De cualquier manera, mi papá nunca se imaginó que aquellos pensamientos que lanzaba desde la radio a la deriva, hoy bien podrían pasar por un tuit. Él pensaba, me confiesa, que nunca llegaría a experimentar una videollamada. Ahora, con la acelerada digitalización del mundo a causa de la pandemia, él mismo da clases a kilómetros de distancia de sus estudiantes por medio de una pantalla. Piénsalo, me dice, en el futuro desaparecerán las escuelas, es más barato tener un profesor detrás de una pantalla para cien alumnos que uno solo para treinta, en un único salón de clases. Quizá tenga razón.

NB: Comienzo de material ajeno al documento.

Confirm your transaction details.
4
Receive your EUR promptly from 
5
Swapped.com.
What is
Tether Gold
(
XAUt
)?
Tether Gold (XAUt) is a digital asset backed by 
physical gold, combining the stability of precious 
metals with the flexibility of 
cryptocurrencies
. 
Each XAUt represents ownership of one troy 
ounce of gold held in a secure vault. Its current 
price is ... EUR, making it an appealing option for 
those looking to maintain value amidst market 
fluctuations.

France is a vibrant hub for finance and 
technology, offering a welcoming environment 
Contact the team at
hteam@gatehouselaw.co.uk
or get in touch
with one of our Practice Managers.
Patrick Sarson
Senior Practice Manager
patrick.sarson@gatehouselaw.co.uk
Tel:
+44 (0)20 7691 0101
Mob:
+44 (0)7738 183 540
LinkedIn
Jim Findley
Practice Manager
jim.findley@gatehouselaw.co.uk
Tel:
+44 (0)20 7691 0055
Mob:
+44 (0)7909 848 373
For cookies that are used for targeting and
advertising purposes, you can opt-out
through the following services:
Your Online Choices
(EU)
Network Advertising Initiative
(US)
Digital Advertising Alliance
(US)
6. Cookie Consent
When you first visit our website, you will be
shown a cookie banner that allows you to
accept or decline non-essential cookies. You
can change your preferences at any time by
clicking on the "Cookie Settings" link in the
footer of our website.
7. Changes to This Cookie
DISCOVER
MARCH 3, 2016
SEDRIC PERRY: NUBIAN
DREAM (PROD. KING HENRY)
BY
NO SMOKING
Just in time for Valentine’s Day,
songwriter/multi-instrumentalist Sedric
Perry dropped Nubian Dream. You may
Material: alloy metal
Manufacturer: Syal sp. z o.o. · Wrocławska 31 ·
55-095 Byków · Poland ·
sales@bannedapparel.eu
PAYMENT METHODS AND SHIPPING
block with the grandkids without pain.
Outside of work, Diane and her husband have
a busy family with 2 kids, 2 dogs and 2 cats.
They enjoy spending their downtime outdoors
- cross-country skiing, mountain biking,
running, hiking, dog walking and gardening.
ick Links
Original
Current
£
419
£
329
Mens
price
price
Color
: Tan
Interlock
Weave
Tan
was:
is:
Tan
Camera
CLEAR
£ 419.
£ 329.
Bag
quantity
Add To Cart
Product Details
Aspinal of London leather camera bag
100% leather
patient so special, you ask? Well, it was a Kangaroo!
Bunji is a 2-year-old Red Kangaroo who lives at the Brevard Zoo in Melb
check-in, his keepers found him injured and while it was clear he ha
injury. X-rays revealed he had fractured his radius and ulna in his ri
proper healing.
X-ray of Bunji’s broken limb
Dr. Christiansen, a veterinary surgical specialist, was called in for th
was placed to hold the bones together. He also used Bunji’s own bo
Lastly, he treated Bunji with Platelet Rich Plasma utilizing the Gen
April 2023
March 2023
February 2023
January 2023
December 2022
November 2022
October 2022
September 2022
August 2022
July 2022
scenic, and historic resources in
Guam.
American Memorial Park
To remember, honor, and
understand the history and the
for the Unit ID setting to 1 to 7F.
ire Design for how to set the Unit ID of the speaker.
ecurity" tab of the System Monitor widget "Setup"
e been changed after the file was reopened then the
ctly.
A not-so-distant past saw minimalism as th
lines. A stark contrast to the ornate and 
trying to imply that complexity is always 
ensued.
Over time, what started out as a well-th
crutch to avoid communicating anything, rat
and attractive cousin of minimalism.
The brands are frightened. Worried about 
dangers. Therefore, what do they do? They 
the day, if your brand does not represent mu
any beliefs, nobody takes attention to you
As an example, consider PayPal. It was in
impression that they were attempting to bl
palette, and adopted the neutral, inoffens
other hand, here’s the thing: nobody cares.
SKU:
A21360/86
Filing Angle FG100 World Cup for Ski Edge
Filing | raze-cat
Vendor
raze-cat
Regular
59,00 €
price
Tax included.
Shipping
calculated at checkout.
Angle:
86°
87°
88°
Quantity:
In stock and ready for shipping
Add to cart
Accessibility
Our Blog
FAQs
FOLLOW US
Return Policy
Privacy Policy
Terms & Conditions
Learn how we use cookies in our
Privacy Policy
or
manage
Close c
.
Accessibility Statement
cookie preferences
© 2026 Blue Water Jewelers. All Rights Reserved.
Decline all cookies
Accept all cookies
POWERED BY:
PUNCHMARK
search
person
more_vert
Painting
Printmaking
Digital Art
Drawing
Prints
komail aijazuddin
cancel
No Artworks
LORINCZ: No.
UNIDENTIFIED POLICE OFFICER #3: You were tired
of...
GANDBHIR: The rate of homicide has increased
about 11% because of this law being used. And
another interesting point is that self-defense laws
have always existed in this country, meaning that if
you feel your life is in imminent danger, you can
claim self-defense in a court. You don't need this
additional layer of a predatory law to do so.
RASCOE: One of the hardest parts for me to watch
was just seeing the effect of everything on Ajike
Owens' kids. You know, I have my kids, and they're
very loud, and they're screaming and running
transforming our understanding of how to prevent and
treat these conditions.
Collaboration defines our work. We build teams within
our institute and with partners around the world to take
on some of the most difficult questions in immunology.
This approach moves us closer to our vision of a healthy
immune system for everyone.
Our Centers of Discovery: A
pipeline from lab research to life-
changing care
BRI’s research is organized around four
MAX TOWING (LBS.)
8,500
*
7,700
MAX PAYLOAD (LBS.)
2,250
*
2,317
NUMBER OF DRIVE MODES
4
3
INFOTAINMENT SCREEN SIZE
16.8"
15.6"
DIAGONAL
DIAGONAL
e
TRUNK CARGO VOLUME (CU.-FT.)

En mi casa del futuro no habrá androides, pero sí un suelo con calefacción para pisar descalzo. Un sistema operativo ubicuo que controle las persianas, la cafetera, el refrigerador, una pantalla ultradelgada que sepa cambiar de canal cuando aparezcan las noticias del próximo millonario entusiasta de las estrellas.
Siri será un mejor conversador que ahora. Sabrá reconocer de manera más detallada las inflexiones de mi voz, el enojo, la alegría, la tristeza, pero todavía le costará trabajo distinguir el humor y la ternura. Porque, por más que la tecnología avance, hay cosas que nunca cambian. Sirva de ejemplo la cuchara, que ha sido cuchara desde la primera esculpida en madera. A pesar de que haya cambiado de materiales, todavía conserva la forma del cuenco de las manos del primer hombre que prefirió beber del río con la cabeza erguida. Seguiremos desmembrando medusas, planarias y tardígrados en busca de la inmortalidad. Nos debatiremos sobre quiénes son mejores, más fuertes, más humanos, si nosotros o ellos, los modificados por el sistema CRISPR-Cas9. Continuaremos perfeccionando los algoritmos de voz con tal de darles una más cálida, más amable, una inteligencia con más filo; una autoconsciencia. Los haremos mejores interlocutores con tal de ya no estar dando gritos a la nada y de sentirnos acompañados en el camino. En palabras de Teillier, “para ocultar quizás lo único verdadero: que respiramos y dejamos de respirar”.